La FDA approuve VELSIPITY de Pfizer pour le traitement de la colite ulcéreuse

Pfizer Inc. a annoncé l'approbation par la Food and Drug Administration (FDA) des États-Unis de son médicament VELSIPITY™ (etrasimod). Ce traitement oral, administré une fois par jour, est indiqué pour les adultes souffrant de colite ulcéreuse (CU) modérée à sévère, une maladie inflammatoire chronique de l'intestin.

La colite ulcéreuse affecte environ 1,25 million de personnes aux États-Unis. Elle se manifeste par des symptômes tels que des diarrhées chroniques, des douleurs abdominales et une sensation d'urgence défécatoire. La décision de la FDA s'appuie sur les données des essais cliniques de phase 3 ELEVATE UC. Ces études ont évalué la sécurité et l'efficacité de VELSIPITY 2 mg chez des patients en échec ou intolérants à au moins un traitement conventionnel, biologique ou inhibiteur de Janus kinase (JAK).

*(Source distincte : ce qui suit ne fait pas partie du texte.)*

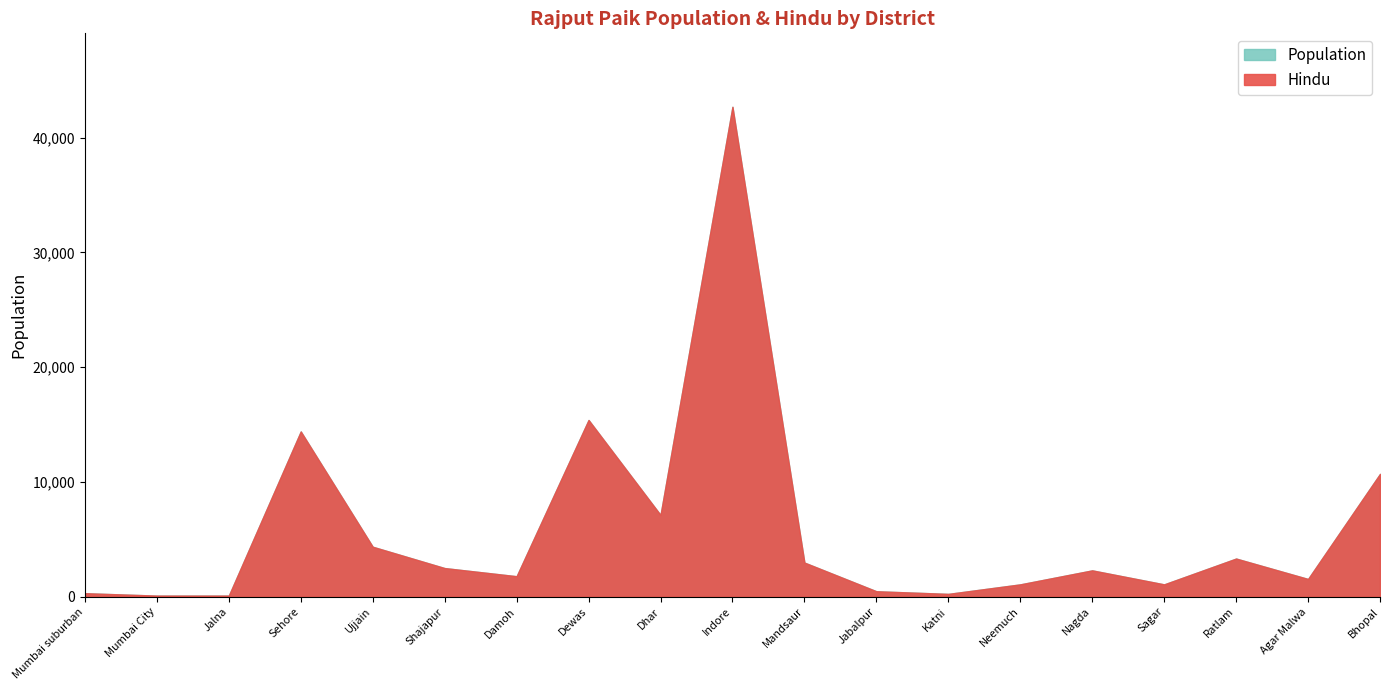

What is the difference between the second highest and minimum values in the Population series?

15310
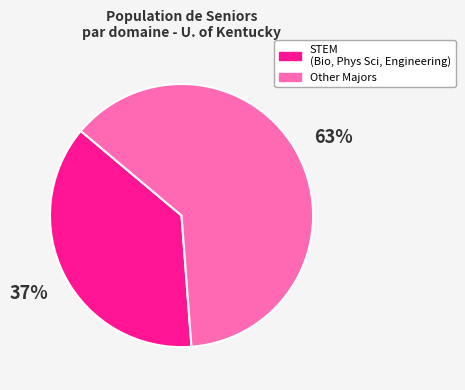

To the nearest percent, what percentage of the pie is STEM (Bio, Phys Sci, Engineering)?

37%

L'essai ELEVATE UC 52 a montré que 27,0% des patients traités par VELSIPITY atteignaient une rémission clinique à la semaine 12, contre 7,0% dans le groupe placebo. À la semaine 52, les taux de rémission étaient de 32,0% pour VELSIPITY contre 7,0% pour le placebo. L'essai ELEVATE UC 12 a également atteint ses critères d'évaluation principaux, 26,0% des patients sous VELSIPITY obtenant une rémission à la semaine 12, contre 15,0% dans le groupe placebo. Les principaux critères d'évaluation secondaires, y compris l'amélioration endoscopique, ont également été atteints.

Le profil de sécurité de VELSIPITY était cohérent avec les études précédentes. Les effets indésirables les plus fréquents signalés étaient des maux de tête, des élévations des tests hépatiques et des vertiges. Pfizer a soumis des demandes d'autorisation réglementaire pour VELSIPITY dans le traitement de la colite ulcéreuse dans d'autres pays à travers le monde.